|So Many Books, So Litle Time|
Wednesday, 9 September 2015
Is a Paper Book Sharing App Illegal Under French Law?
French startup Booxup has created an app allowing its users to borrow hard cover or paperback books from the libraries of other users. It launched its service last spring. This is how it works: a user uploads her library on Booxup, or, at least, the books she does not mind to lend, by scanning their bar codes. If a fellow user is interested in one of these books, he contacts her, and the two arrange the way the book will be provided to the borrower, from shipping to meeting at a café, as the site suggests (this is a French startup, after all).
But an agent of the Direction Générale de la Concurrence, de la Consommation et de la Répression des Fraudes (DGCCRF), the French consumer protection agency, recently visited the Booxup offices, apparently after a person working in the book industry, whose identity is unknown, contacted the DGCCRF to express concerns over this business model. Indeed, Booxup uses a sharing economy model, where users offer their property or services to others, either for a fee, like Airbnb, or Uber, or for free, such as Booxup.
Uber suspended its services in France in July after its services were found to be illegal by the French government, and the DGCCRF agent who visited Booxup had been in charge of the Uber case. Could such a fate await Booxup? It may depend on how its business model fits within French intellectual property law. Let’s examine some of it.
French law recognizes the droit de destination, which is right of the author to have the primary purpose of the work be respected. Under this theory, the author has the right to prevent certain uses of her work even after it is no longer her property. The droit de destination is a creation of legal experts, but has a legal base in several articles of the French Intellectual Property Code (IPC). One of these articles, Article L.131-3, provides that a transfer of authors’ rights is subject to each of the assigned rights being separately mentioned in the instrument of assignment, and that the scope and purpose (“son étendue et … sa destination”) of these assigned rights must be defined as to their place and duration. However, it is difficult to imagine an author negotiating in a contract that the purpose of subsequent assignments of his books is that there are never be to be borrowed, not to mention the impossibility of enforcing such a clause.

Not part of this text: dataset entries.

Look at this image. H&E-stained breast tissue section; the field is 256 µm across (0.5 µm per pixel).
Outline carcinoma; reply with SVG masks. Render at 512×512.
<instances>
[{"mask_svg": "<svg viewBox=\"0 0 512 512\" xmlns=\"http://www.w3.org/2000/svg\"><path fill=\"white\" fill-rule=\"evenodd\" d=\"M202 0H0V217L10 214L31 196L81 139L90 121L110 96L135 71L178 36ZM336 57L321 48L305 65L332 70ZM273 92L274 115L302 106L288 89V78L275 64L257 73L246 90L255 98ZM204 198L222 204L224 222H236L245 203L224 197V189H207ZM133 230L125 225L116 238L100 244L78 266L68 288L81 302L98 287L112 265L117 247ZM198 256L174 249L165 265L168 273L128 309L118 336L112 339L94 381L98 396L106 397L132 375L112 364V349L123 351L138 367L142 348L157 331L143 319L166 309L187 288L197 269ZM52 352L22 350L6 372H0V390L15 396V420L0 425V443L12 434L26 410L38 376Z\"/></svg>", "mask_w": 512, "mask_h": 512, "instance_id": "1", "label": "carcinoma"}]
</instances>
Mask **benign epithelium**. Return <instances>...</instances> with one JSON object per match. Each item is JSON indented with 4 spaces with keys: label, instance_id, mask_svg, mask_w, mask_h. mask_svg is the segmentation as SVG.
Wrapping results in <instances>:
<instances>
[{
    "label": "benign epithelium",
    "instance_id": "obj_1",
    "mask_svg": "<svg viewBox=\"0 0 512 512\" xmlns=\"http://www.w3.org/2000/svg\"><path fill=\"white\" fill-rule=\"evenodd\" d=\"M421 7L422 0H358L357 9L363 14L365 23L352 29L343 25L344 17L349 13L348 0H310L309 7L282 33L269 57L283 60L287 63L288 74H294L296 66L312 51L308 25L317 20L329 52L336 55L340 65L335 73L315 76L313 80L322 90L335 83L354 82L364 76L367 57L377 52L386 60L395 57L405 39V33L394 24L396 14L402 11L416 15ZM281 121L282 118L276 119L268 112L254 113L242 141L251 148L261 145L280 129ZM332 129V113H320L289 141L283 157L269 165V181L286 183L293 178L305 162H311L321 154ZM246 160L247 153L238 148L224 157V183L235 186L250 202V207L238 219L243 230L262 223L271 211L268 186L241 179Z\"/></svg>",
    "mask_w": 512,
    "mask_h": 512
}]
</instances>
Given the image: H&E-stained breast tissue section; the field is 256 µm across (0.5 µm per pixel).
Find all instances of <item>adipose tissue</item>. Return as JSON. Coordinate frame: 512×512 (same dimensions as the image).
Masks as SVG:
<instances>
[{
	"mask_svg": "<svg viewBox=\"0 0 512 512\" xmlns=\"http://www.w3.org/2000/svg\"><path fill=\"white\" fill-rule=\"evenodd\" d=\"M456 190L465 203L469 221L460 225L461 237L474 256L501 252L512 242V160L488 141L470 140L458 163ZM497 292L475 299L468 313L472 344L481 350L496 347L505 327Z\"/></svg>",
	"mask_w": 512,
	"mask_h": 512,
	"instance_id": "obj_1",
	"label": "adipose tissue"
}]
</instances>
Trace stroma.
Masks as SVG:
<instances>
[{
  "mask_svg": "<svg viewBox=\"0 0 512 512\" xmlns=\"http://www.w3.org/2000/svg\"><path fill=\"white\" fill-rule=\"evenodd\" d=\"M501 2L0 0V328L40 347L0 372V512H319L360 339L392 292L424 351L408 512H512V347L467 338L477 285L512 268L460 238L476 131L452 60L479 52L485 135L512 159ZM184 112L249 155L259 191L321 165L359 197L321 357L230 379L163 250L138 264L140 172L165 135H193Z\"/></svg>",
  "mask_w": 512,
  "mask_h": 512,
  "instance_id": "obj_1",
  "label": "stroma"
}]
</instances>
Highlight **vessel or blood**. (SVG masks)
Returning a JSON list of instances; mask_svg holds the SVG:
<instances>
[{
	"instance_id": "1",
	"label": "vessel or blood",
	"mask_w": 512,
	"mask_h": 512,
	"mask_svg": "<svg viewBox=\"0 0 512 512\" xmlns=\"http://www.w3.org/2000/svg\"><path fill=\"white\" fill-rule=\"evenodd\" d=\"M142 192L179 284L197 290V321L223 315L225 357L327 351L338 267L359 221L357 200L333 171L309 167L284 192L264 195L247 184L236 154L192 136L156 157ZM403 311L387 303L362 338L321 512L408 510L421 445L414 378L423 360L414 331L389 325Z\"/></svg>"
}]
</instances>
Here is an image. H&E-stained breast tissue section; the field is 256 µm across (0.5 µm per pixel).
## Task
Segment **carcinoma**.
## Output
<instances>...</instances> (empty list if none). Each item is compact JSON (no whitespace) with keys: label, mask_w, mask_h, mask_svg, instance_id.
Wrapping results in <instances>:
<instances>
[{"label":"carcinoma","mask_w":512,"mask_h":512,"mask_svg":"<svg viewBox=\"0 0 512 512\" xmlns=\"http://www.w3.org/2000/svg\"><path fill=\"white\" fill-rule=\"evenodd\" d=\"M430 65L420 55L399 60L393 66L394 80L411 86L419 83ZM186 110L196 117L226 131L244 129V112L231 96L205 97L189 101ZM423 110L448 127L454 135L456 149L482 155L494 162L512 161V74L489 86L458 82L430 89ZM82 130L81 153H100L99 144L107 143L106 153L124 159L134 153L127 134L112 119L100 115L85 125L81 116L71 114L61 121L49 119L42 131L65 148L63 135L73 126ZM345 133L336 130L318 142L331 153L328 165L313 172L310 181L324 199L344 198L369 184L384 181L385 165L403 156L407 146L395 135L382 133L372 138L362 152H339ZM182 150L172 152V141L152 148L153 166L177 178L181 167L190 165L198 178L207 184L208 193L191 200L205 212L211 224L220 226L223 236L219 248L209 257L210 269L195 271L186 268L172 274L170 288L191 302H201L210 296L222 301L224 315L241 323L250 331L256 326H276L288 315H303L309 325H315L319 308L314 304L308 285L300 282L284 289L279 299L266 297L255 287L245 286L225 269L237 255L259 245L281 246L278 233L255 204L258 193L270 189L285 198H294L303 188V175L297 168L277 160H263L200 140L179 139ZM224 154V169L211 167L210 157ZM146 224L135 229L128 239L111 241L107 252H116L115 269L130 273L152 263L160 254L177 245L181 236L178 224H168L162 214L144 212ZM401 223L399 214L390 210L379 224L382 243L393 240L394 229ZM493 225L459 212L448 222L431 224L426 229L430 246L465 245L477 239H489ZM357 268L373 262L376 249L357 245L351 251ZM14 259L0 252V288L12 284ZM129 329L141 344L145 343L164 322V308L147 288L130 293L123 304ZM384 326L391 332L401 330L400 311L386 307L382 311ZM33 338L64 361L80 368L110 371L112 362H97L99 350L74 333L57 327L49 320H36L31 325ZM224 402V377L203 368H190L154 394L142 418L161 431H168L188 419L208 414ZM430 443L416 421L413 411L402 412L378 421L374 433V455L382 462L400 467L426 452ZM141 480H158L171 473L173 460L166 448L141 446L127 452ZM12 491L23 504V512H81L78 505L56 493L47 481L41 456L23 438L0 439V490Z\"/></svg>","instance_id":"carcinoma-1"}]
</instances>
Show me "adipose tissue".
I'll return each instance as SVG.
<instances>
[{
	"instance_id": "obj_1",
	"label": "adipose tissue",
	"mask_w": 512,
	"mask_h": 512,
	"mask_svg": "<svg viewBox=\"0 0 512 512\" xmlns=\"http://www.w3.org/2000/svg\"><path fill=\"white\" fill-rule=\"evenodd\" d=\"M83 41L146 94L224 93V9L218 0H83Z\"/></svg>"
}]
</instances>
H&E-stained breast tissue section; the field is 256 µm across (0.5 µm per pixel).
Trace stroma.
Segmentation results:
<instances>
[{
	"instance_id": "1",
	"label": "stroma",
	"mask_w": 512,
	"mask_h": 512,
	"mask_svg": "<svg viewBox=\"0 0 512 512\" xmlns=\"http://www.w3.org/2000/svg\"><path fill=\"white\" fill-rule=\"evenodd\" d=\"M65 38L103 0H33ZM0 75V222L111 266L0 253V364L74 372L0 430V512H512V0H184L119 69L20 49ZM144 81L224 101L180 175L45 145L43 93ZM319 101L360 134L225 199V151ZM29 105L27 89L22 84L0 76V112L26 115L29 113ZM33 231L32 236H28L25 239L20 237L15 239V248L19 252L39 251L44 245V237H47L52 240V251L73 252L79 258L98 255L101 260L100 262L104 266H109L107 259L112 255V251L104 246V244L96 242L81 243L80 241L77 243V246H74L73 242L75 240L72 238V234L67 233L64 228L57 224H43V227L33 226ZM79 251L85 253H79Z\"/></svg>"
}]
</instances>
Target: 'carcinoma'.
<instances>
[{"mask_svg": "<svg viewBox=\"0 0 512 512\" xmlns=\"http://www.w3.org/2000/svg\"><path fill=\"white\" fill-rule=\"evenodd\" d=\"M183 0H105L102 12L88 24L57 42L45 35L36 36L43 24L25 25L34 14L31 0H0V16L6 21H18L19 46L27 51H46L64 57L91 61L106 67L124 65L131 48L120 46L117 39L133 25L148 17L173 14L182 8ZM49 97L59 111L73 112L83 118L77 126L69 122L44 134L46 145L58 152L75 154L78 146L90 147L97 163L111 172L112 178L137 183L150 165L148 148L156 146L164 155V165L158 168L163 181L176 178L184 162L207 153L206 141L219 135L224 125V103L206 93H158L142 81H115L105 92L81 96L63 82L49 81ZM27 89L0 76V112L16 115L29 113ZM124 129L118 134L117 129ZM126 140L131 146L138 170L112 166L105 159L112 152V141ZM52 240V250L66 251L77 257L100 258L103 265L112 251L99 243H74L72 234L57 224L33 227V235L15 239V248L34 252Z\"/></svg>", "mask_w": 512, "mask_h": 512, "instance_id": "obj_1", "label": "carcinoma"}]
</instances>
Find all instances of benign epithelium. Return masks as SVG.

Another article of the French IPC, article L. 332-1 2° authorizes the seizures of copies of a work which have been “unlawfully used,” and article L. 335-3 of the same code provides that “any …dissemination of a work of the mind, by any means whatsoever, in violation of the author’s rights as defined and regulated by law “ is an infringement. However, it remains to be seen if the droit de destination theory could apply to a book-sharing business model [I don’t think so].
What about distribution rights? One of the founders of Booxup explained in an interview he had the idea of creating a paper books sharing app when looking as his well-stocked library: according to him, 95% of the books in people’s libraries are never read again. As such, our libraries can be seen as cemeteries of books. If we exhume one of them and lend it to someone, do we distribute it again? Article 4.1 of Directive of 22 May 2001 on the harmonisation of certain aspects of copyright and related rights in the information society provides that Member States must provide authors, “in respect of the original of their works or of copies thereof, the exclusive right to authorise or prohibit any form of distribution to the public by sale or otherwise.” However, France has not transposed this particular article, even though it has recognized the first sale exhaustion of such right in article L. 122-3-1 of the IPC: “Once the first sale of a work or copies of a work has been authorized by the author or his successors in the territory of a Member State of the European [Union] or another State party to the Agreement on the European Economic Area, the sale of the copies of this work cannot be prohibited in the Member States of the European [Union] and the States party to the Agreement on the European Economic Area.” It seems that Booxup would be legal under article L. 122-3-1.
What about libraries? French Intellectual Property Code also regulates libraries, as France finally transposed in 2003 Council Directive No. 92/100/EEC of 19 November 1992 on rental right and lending right. Article L. 133-1 of the French IPC provides that if “a work is subject to a publishing contract for its publication and distribution in a book form, the author may not object to the lending of copies of this publication by a library open to the public.” However, this creates a right for the author to be financially compensated. But Booxup is probably not a library open to the public under French law, as the French “bibliothèque accueillant du public” implies that the library welcomes/hosts the public, just as the Directive defines such libraries as “establishments which are accessible to the public, and so article L. 133-1 is probably not applicable.
It is interesting to see an example of the new sharing economy challenging IP laws, especially as Booxup, while a French company, boasts users from all over the world. Do readers know of similar programs in their own countries?